I haven't seen -- I've been through three of them, but nothing to this magnitude. But to sit back and talk to the people who have really, really experienced it, it's not good out there, especially in the United States. But in our world and the world of sport I think we're very lucky to be in the position we are in.
I wouldn't want to be in Commissioner Finchem's shoes or Peter Dawson's shoes, because it's got to be tough to get corporate dollars to come and support us. But we have a great product, and that's the game of golf. British Open is a great tournament so people will still be there. We still fill up the media room and we still talk about it, and there's controversy and there's not, and there's good stories. So we just have to fight for it.

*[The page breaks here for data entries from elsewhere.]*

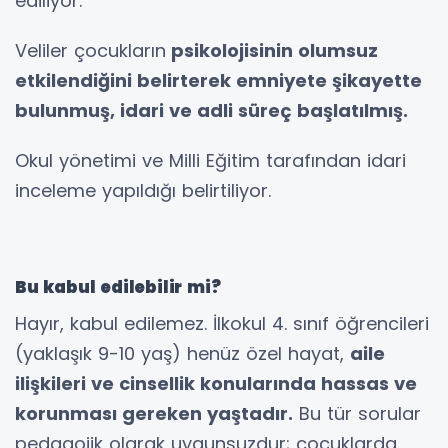
ediliyor.
Veliler çocukların
psikolojisinin olumsuz
etkilendiğini belirterek emniyete şikayette
bulunmuş, idari ve adli süreç başlatılmış.
Okul yönetimi ve Milli Eğitim tarafından idari
inceleme yapıldığı belirtiliyor.
Bu kabul edilebilir mi?
Hayır, kabul edilemez. İlkokul 4. sınıf öğrencileri
(yaklaşık 9-10 yaş) henüz özel hayat,
aile
ilişkileri ve cinsellik konularında hassas ve
korunması gereken yaştadır.
Bu tür sorular
pedagojik olarak uygunsuzdur; çocuklarda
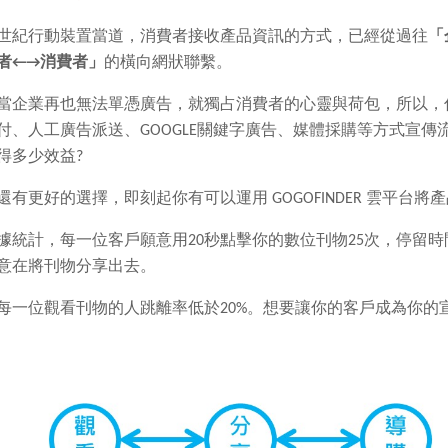
世紀行動裝置當道，消費者接收產品資訊的方式，已經從過往
「
者←→消費者」
的橫向網狀聯繫。
當企業再也無法單憑廣告，就獨占消費者的心靈與荷包，所以，
付、
人工廣告派送、GOOGLE關鍵字廣告、媒體採購等方式宣
得多少效益?
還有更好的選擇，即刻起你有可以運用 GOGOFINDER 雲平
據統計，每一位客戶願意用20秒點擊你的數位刊物25次，停留時
意在將刊物分享出去。
每一位觀看刊物的人跳離率低於20%。想要讓你的客戶成為你的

I feel for everybody in this world with the recession, where every one of us has been affected to some degree. It's one of those things, we have to suck it up and go forward with it.

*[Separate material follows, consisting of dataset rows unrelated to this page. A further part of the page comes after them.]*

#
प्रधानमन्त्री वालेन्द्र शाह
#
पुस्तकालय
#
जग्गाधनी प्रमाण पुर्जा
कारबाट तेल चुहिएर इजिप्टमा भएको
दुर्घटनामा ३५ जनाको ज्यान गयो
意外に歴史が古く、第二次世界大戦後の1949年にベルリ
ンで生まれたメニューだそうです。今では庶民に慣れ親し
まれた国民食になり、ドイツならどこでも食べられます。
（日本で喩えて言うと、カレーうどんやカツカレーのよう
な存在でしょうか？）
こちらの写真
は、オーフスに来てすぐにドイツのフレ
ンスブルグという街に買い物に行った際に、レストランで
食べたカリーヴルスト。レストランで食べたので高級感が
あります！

Q. Can you comment on what happened with your involvement there --
GREG NORMAN: Well, I had a very small part of MacGregor. People thought I owned it outright, but I did not, I only had a small percentage. And there was a management buyout. There was a management buyout in the UK and in the United States. We still owned the intellectual property up until a certain period of time, just recently, and we sold that off to a retailer.
It was a decision that the senior shareholders wanted to do. I supported it. The survivors in this game right now in the hard goods business, are Wall Street brands. The middle tier and the lower tier brands are going to get killed, because the Wall Street, being the Nikes and the Callaways and those guys, and the Acushnets of the world, they've got the volume and they've got the penetration to be able to survive through this. But the mid-tier brands or the smaller brands, they're going to have a harder time. And that's where we kind of saw the writing on the wall and we got out while we could.
Q. You attributed a lot of your success at the Open last year to your newly married status. 12 months on, is life still as good, and is that putting a spring in your golf game?
GREG NORMAN: You guys are really good, because we still have the spring in our step, still play tennis every day. I'm actually getting better, she's probably getting slower. (Laughter.) No, it's all great. Thank you. We've had a great 12 months. It's gone by so fast.
We look back on it and go wow, 12 months ago this is where we are, and that's why, you have to enjoy it while you can, because time travels so fast nowadays. And in that time period we've seen a lot of people get married and a lot of people pass away. You just appreciate what you've got while you've got it.
Q. Have you beaten her at tennis yet?
GREG NORMAN: I take one or two points off her, but when she wants to win five or six or ten in a row, she can do that easily, too. No, we still play every day as much as we can.
Q. Your you talked about looking ahead for St. Andrews next year and finding that enticing. I'm wondering this week, too, the nature of this place is it's a shot-makers' course. Course management skills are also important. Does that play into the hands of the more experienced players?
GREG NORMAN: Oh, absolutely. I kind of answered that question a little bit earlier. It does. Really it's -- you call it a shot-makers', it's a player who can visualise a shot and execute that shot that he wants to see every time.
There's not really an easy shot out here on this golf course. Right from the very first tee shot you've got land mines out there waiting to grab you. So you have to position yourself. You can tee it off with a 5-iron, like today is probably a 5- or 6-iron off the tee and probably a wedge into the green. But you have to make sure you put that 5- or 6-iron on the fairway, because there's no worse feeling than laying up with a 5-iron and you make a bogey. So it gets you right from the getgo.
There's no really easy -- you turn back into the wind on No. 2, and what is it, 480, 485, and it's probably one of the tightest driving holes out there. So right from the getgo you have to put your thinking cap on, and the experienced players know that.
BERNIE McGUIRE: Thanks for joining us, and we all wish you very well this week.